The bipartisan, independent Oil Spill Commission yesterday issued a clarion call to action. The conclusions laid out in the final Commission report could not be more stark: without fundamental reforms that hold the industry to higher safety standards and strengthen the government’s authority to enforce more rigorous protections, a disaster could well recur.
The explosion of the Deepwater Horizon last April – which left 11 workers dead and poured approximately 170 million gallons of oil into one of America’s most productive marine ecosystems – was characterized by President Obama as the worst environmental disaster in our nation’s history. It is chilling to think it could happen again.
Our nation cannot let that happen. We cannot allow another tragedy that leaves children without their fathers, wives without their husbands, and parents without their sons. We cannot tolerate another debacle that results in massive closures to fisheries, putting fisherman and those who depend on the tourism industry out of work. We cannot ignore the unknown numbers of dead birds, whales, dolphins, turtles and fish.
That means we cannot buy the industry argument – methodically countered by the Commission – that the Deepwater Horizon disaster was a one-time event that tells us nothing about oil industry operations.
The Commission describes urgent actions that Congress, the Administration and industry must take – they each have a role. But Co-Chairman William Reilly emphasized in his remarks yesterday at the National Press Club that Congress must act.
Only Congress can enact laws that safeguard Americans from oil spill polluters and that provide needed resources to the federal government so they can properly oversee high-risk ocean drilling. Unless they take these and other important steps recommended by the Commission, our lawmakers in Congress will leave you, me and our oceans vulnerable.

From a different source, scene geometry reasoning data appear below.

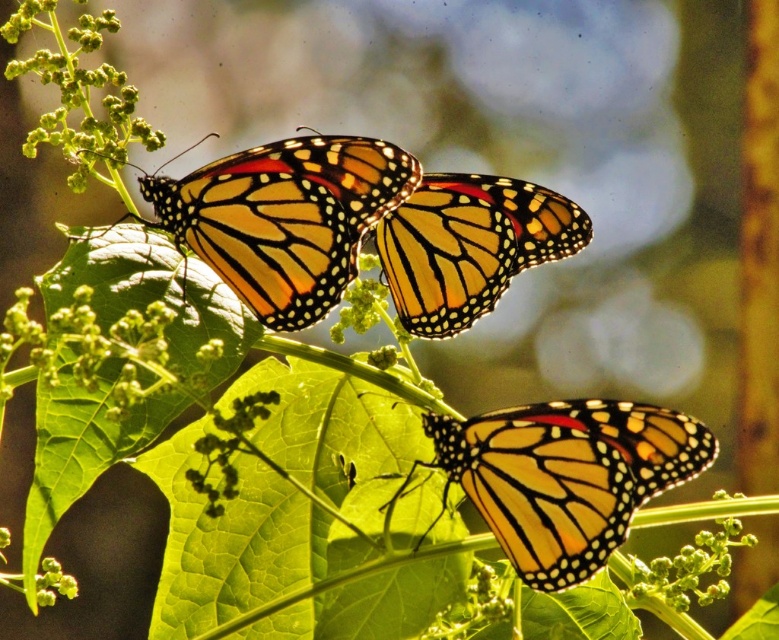
You are a photographer trying to capture a detailed shot of the Monarch butterflies. You notice two points of interest labeled as point (18, 28) and point (351, 300) on the image. Which point should you focus on first if you want to ensure the closest butterfly is in sharp focus?

Point (18, 28) is closer to the viewer than point (351, 300), so you should focus on point (18, 28) first to ensure the closest butterfly is in sharp focus.

You are a botanist examining a closeup of three Monarch butterflies on a leafy plant. You notice a point labeled with coordinates at the upper left corner of the image. What object is located at point (x=79, y=93)?

The point at (x=79, y=93) indicates a green fuzzy plant at upper left.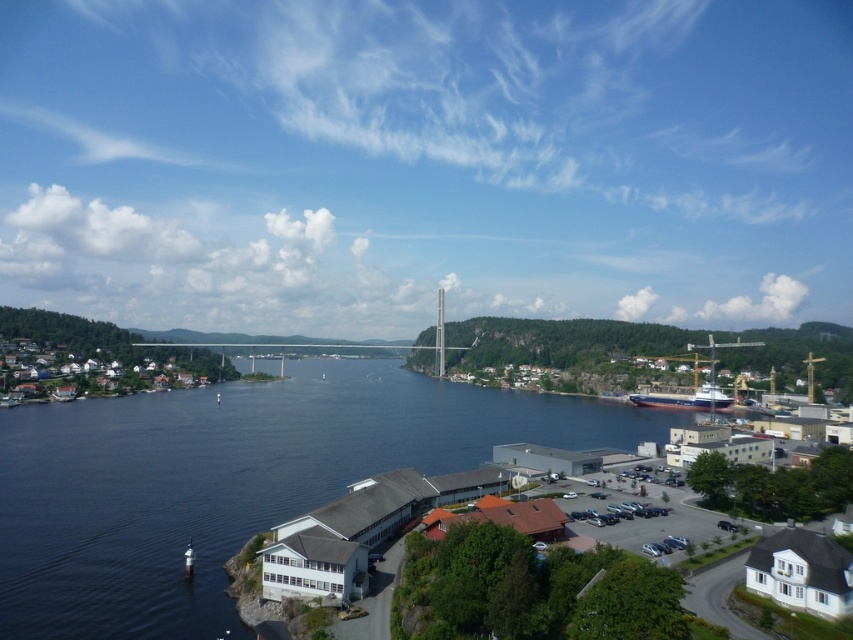
Question: Is blue water at center wider than blue metallic ship at lower right?

Choices:
 (A) no
 (B) yes

Answer: (B)

Question: Among these objects, which one is farthest from the camera?

Choices:
 (A) blue metallic ship at lower right
 (B) white wooden houses at left
 (C) blue water at center

Answer: (A)

Question: Is white wooden houses at left positioned behind blue metallic ship at lower right?

Choices:
 (A) no
 (B) yes

Answer: (A)

Question: Among these points, which one is nearest to the camera?

Choices:
 (A) (727, 397)
 (B) (144, 518)

Answer: (B)

Question: In this image, where is white wooden houses at left located relative to blue metallic ship at lower right?

Choices:
 (A) right
 (B) left

Answer: (B)

Question: Estimate the real-world distances between objects in this image. Which object is closer to the blue water at center?

Choices:
 (A) white wooden houses at left
 (B) blue metallic ship at lower right

Answer: (A)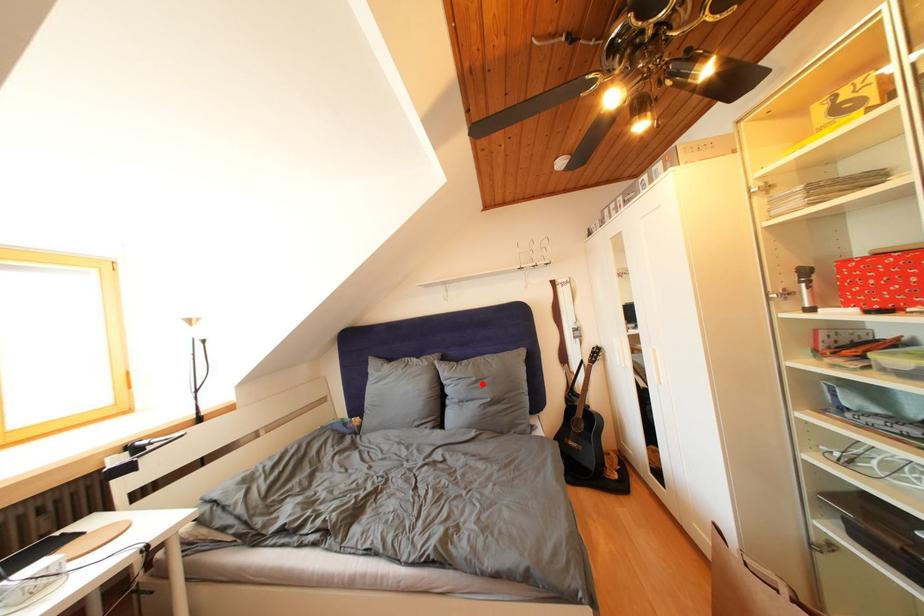
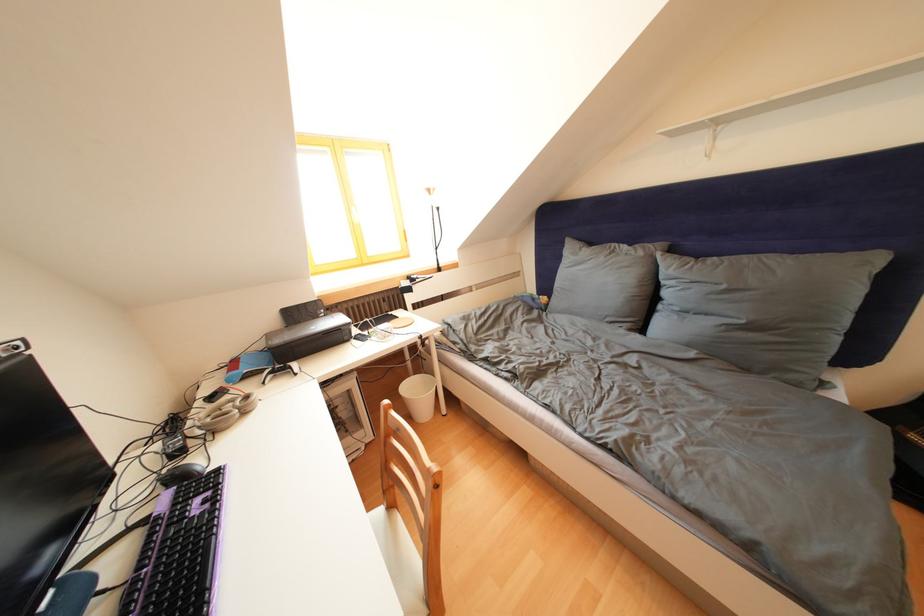
Where in the second image is the point corresponding to the highlighted location from the first image?

(733, 292)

Here are the Commission’s specific recommendations to Congress:
Congress should significantly increase the liability cap and financial responsibility requirements for offshore facilities. Currently, oil spill polluters are only required to cover $75 million in damages resulting from an oil spill. BP has waived this cap for the oil spill – a lucky thing for the public, given that the company has already racked up billions of dollars in damages. But if this happened to a company without such deep pockets, the taxpayers and the victims of the spill would be left with the tab. Financial responsibility limits required under the Oil Spill Liability Act should also be increased, because if an oil company does not have adequate means to cover the costs of a spill without going bankrupt, the application of increased liability would have little effect.

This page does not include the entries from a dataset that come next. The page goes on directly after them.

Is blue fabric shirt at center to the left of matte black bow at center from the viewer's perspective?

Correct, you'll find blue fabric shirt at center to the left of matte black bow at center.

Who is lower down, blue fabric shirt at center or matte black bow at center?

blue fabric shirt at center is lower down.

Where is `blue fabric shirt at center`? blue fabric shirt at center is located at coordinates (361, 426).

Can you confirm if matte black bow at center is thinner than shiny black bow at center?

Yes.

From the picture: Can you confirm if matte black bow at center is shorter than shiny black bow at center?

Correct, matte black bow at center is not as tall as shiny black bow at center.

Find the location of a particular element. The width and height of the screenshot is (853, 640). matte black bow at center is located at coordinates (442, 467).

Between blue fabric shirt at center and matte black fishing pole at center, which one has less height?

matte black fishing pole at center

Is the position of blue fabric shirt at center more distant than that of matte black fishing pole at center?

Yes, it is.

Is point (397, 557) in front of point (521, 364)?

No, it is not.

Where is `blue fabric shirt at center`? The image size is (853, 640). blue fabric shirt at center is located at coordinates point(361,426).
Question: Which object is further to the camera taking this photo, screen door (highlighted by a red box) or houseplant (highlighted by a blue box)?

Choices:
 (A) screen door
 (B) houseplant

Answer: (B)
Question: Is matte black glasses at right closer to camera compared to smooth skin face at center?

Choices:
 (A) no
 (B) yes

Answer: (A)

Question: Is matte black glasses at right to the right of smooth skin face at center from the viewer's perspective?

Congress should ensure that oversight agencies have the resources they need to do their jobs. The Commission found that the Minerals Management Service (now the Bureau of Ocean Energy Management, Regulation and Enforcement, or BOEMRE) was too starved for cash to do its job properly. Diligent oversight of a high-risk activity is an essential function of government, and Congress must identify a clear mechanism for ensuring that all agencies involved in offshore energy activities – including the Department of Interior, the National Oceanic and Atmospheric Administration, the Environmental Protection Agency and the US Coast Guard - have the funding to protect our nation’s people and resources.

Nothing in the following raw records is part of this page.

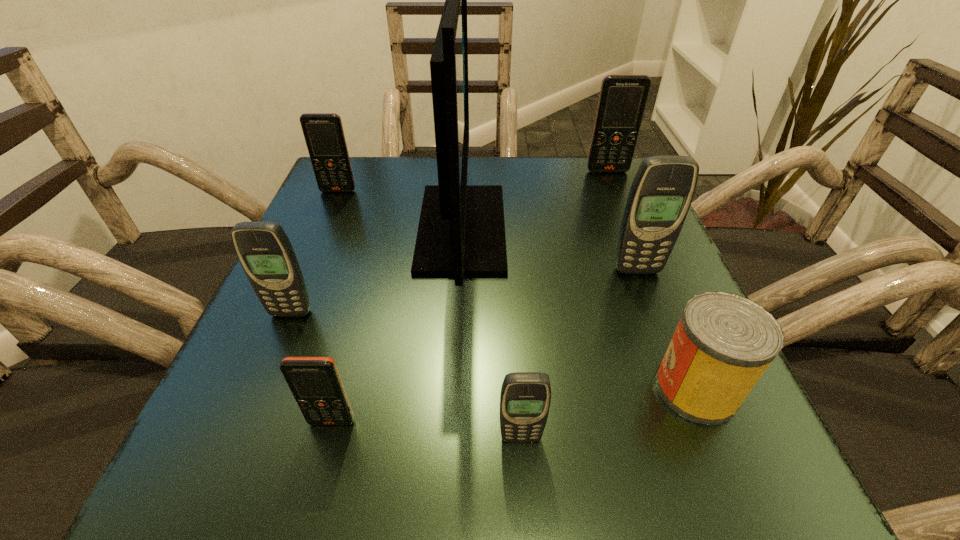
Identify the location of free region located 0.300m on the left of the can. (444, 388).

The width and height of the screenshot is (960, 540). Identify the location of monitor that is at the far edge. (461, 232).

You are a GUI agent. You are given a task and a screenshot of the screen. Output one action in this format:
    pyautogui.click(x=<x>, y=<y>)
    Task: Click on the object present at the near edge
    The width and height of the screenshot is (960, 540).
    Given the screenshot: What is the action you would take?
    tap(525, 398)

The width and height of the screenshot is (960, 540). I want to click on can that is at the right edge, so click(724, 342).

Where is `object positioned at the far left corner`? Image resolution: width=960 pixels, height=540 pixels. object positioned at the far left corner is located at coordinates (323, 132).

You are a GUI agent. You are given a task and a screenshot of the screen. Output one action in this format:
    pyautogui.click(x=<x>, y=<y>)
    Task: Click on the object that is at the far right corner
    The image size is (960, 540).
    Given the screenshot: What is the action you would take?
    pyautogui.click(x=622, y=100)

In the image, there is a desktop. Identify the location of blank space at the far edge. (423, 159).

In the image, there is a desktop. Where is `blank space at the near edge`? This screenshot has width=960, height=540. blank space at the near edge is located at coordinates (468, 453).

Where is `vacant space at the left edge of the desktop`? The image size is (960, 540). vacant space at the left edge of the desktop is located at coordinates (360, 271).

This screenshot has width=960, height=540. What are the coordinates of `blank space at the right edge of the desktop` in the screenshot? It's located at (593, 251).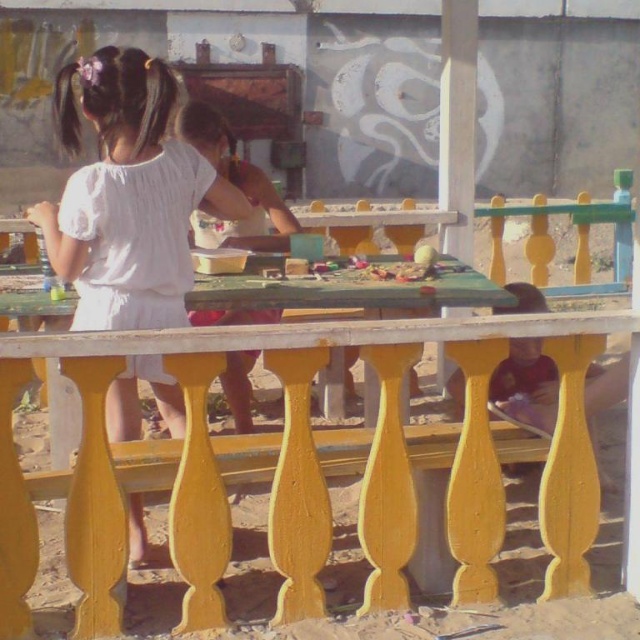
You are standing at the center of the image and want to place a new decorative item exactly where the white cotton dress at center is located. What are the coordinates where you should place the item?

The coordinates for the white cotton dress at center are at point (128, 195), so you should place the decorative item there.

You are a photographer setting up a shoot at this location. You need to place a 3ft wide mannequin wearing a white cotton dress at center on the yellow painted wood table at center. Will the mannequin fit on the table?

The white cotton dress at center has a width less than the yellow painted wood table at center, so the mannequin should fit on the table as the table is wider than the dress.

You are a photographer setting up a shoot in this outdoor area. You need to position a 1.5m tall mannequin wearing a white cotton dress at center and a yellow painted wood table at center. According to the scene, which object should be placed lower to ensure the mannequin and table align with the original image?

The yellow painted wood table at center should be placed lower because the white cotton dress at center is taller than the table in the original scene.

Congress should direct 80% of Clean Water Act fines to Gulf restoration. The Gulf of Mexico suffers from decades of industrial development - which benefitted all Americans – but today has left the Gulf ecosystem vulnerable and diminished. Pollution from places as far west as Montana and as far east as New York are transported down the Mississippi River and create a giant dead-zone off the coast of Louisiana each summer. Last summer’s oil spill resulted in unprecedented amounts of toxic oil and dispersants poisoning the waters. Penalties related to the spill should help restore the Gulf and help the region prosper.
Congress should facilitate the establishment of an independent oversight agency within the Interior Department to eliminate any internal conflicts of interest. The Interior Department has already taken steps to abolish the infamous Minerals Management Service and to separate revenue collection from regulation. But the Commission clearly stated the DOI reforms need to go further, and called on Congress to create a new, independent authority within DOI to oversee and inspect all offshore activities. The Commission made clear what would be necessary to ensure the new agency’s stature and independence – a director who is Senate-confirmed and who would serve for a five or six year term.
Other key provisions that the Commission called on Congress to enact:
- An amendment to the Outer Continental Shelf Lands Act that gives our nation’s ocean science agency – NOAA – additional authority to engage in offshore drilling planning and review, and which requires DOI to accept NOAA recommendations unless they pose a threat to the national interest;
- Whistle-blower protections for workers, comparable to what workers in other high-risk industries are afforded;
- A fee on industry leases to help cover the cost of regulation, oversight, and research and development into oil spill response and containment technologies;
- An increase from 30 days to 60 days for the Interior Department to review and approve (or deny) drilling permits;
- Full funding for regional planning bodies to conduct coastal and marine spatial planning as requested in the President’s FY2011 budget; and
- An increase in the per-incident limits of the Oil Spill Liability Trust Fund to protect oil spill victims and to ensure the government has money to do oil spill damage assessments.
The Commission also recommended that Congressional oversight of safety and environmental issues related to offshore energy development be consolidated to eliminate confusion and overlapping jurisdiction. 
These are essential steps that Congress should swiftly translate into law. Lawmakers: roll up your sleeves and get to work.